*WHAT THE TASK REQUIRES*
From the line with "Document page, 1500x1125 pixels." through the line with "Rendered at 1500 by 1125 pixels.", repeat the entries verbatim, both end lines included, and add nothing.

*RECORDS SUPPLIED*

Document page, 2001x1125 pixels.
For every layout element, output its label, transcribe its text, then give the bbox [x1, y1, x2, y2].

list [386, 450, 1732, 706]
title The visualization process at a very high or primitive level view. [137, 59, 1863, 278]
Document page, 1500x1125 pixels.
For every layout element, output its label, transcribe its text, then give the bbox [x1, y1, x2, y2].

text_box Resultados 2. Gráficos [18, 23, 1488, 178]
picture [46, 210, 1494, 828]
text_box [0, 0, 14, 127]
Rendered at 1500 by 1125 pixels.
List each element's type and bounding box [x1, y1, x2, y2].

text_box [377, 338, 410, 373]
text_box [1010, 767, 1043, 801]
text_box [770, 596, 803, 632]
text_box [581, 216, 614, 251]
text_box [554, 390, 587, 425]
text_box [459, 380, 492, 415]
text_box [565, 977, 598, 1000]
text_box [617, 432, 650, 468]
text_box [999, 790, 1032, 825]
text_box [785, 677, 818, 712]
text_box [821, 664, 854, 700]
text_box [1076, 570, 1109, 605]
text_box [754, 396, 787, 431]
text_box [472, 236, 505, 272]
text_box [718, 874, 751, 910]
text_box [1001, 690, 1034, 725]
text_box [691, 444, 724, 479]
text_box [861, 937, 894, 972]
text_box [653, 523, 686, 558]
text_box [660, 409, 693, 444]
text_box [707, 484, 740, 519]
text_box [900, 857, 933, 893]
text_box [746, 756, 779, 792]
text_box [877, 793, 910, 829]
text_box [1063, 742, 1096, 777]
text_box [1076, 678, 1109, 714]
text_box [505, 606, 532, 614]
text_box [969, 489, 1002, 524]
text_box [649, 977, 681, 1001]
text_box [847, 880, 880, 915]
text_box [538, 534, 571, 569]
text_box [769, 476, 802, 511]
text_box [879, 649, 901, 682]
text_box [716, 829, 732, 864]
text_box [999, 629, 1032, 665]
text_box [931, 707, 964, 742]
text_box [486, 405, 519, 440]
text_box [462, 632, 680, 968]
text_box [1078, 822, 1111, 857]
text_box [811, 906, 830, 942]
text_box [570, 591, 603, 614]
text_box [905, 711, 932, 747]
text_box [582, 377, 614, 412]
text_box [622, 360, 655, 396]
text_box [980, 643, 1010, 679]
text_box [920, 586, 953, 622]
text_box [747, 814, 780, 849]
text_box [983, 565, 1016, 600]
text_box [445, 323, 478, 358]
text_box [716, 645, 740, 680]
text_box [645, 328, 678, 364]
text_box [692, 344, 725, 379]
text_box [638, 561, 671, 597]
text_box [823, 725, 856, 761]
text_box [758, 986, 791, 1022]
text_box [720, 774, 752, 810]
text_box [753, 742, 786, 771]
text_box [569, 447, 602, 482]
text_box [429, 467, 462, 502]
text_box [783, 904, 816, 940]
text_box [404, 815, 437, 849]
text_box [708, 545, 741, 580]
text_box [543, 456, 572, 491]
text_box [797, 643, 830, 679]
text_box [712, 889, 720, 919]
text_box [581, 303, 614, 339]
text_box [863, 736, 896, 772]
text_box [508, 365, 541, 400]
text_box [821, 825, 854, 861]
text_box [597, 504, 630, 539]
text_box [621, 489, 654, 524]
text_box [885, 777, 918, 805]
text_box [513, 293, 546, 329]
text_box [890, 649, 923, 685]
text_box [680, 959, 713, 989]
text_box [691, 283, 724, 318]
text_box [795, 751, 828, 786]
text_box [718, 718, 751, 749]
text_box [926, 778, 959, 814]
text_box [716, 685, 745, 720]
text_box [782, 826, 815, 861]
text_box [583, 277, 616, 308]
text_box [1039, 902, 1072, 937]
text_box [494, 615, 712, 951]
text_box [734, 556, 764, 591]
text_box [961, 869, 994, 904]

*REPLY*
Document page, 1500x1125 pixels.
For every layout element, output its label, transcribe its text, then give the bbox [x1, y1, x2, y2].

text_box Resultados 2. Gráficos [18, 23, 1488, 178]
picture [46, 210, 1494, 828]
text_box [0, 0, 14, 127]
Rendered at 1500 by 1125 pixels.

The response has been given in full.